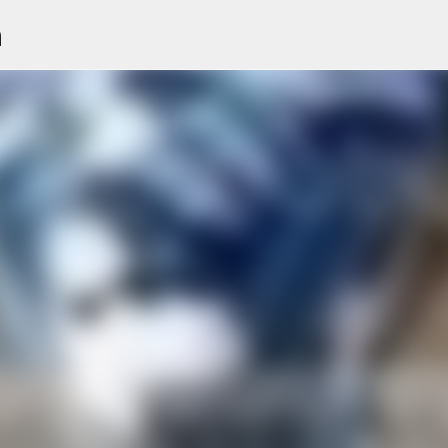
n
Skip to main content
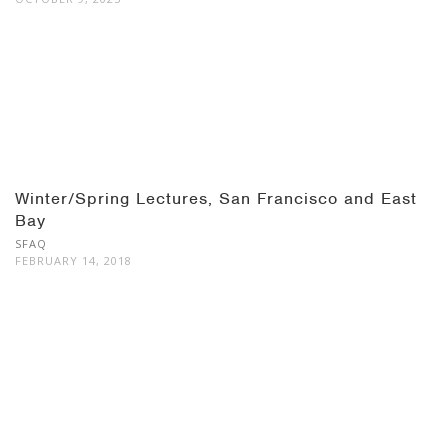
Winter/Spring Lectures, San Francisco and East
Bay
SFAQ
FEBRUARY 14, 2018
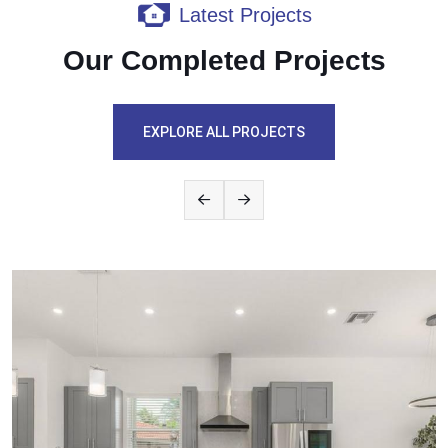
Latest Projects
Our Completed Projects
EXPLORE ALL PROJECTS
+ + + + + + +
## WORK REQUIRED
Word for word, give the entries back in full; the pictures do not belong in the copy.

## FINISHED EXERCISE
n
Skip to main content
Winter/Spring Lectures, San Francisco and East
Bay
SFAQ
FEBRUARY 14, 2018
Latest Projects
Our Completed Projects
EXPLORE ALL PROJECTS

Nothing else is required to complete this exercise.